START Task material
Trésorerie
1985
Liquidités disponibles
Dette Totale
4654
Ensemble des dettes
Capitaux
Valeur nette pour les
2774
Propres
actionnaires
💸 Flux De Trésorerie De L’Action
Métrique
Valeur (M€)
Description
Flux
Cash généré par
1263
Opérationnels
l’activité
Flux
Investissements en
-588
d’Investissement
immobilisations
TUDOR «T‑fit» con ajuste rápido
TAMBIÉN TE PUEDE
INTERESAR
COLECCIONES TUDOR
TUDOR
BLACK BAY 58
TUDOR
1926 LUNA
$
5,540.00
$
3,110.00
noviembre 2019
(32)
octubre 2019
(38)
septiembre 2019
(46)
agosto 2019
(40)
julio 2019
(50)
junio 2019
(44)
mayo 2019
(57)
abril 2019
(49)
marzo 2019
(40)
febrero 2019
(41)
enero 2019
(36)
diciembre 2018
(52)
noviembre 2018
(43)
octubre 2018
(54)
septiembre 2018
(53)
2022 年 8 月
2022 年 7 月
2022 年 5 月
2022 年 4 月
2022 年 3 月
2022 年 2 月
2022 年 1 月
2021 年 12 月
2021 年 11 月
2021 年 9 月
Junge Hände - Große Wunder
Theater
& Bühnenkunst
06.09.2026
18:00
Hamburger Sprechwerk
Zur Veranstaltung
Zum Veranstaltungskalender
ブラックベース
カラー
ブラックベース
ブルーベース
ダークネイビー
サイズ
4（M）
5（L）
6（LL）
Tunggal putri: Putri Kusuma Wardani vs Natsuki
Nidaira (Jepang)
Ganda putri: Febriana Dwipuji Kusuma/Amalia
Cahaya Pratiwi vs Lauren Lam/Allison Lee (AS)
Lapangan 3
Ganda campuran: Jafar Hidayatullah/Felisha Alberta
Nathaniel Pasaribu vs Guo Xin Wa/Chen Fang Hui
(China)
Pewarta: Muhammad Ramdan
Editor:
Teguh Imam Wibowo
END Task material
▸ What you will do
Transcribe every record above exactly as written.

▸ Finished task
Trésorerie
1985
Liquidités disponibles
Dette Totale
4654
Ensemble des dettes
Capitaux
Valeur nette pour les
2774
Propres
actionnaires
💸 Flux De Trésorerie De L’Action
Métrique
Valeur (M€)
Description
Flux
Cash généré par
1263
Opérationnels
l’activité
Flux
Investissements en
-588
d’Investissement
immobilisations
TUDOR «T‑fit» con ajuste rápido
TAMBIÉN TE PUEDE
INTERESAR
COLECCIONES TUDOR
TUDOR
BLACK BAY 58
TUDOR
1926 LUNA
$
5,540.00
$
3,110.00
noviembre 2019
(32)
octubre 2019
(38)
septiembre 2019
(46)
agosto 2019
(40)
julio 2019
(50)
junio 2019
(44)
mayo 2019
(57)
abril 2019
(49)
marzo 2019
(40)
febrero 2019
(41)
enero 2019
(36)
diciembre 2018
(52)
noviembre 2018
(43)
octubre 2018
(54)
septiembre 2018
(53)
2022 年 8 月
2022 年 7 月
2022 年 5 月
2022 年 4 月
2022 年 3 月
2022 年 2 月
2022 年 1 月
2021 年 12 月
2021 年 11 月
2021 年 9 月
Junge Hände - Große Wunder
Theater
& Bühnenkunst
06.09.2026
18:00
Hamburger Sprechwerk
Zur Veranstaltung
Zum Veranstaltungskalender
ブラックベース
カラー
ブラックベース
ブルーベース
ダークネイビー
サイズ
4（M）
5（L）
6（LL）
Tunggal putri: Putri Kusuma Wardani vs Natsuki
Nidaira (Jepang)
Ganda putri: Febriana Dwipuji Kusuma/Amalia
Cahaya Pratiwi vs Lauren Lam/Allison Lee (AS)
Lapangan 3
Ganda campuran: Jafar Hidayatullah/Felisha Alberta
Nathaniel Pasaribu vs Guo Xin Wa/Chen Fang Hui
(China)
Pewarta: Muhammad Ramdan
Editor:
Teguh Imam Wibowo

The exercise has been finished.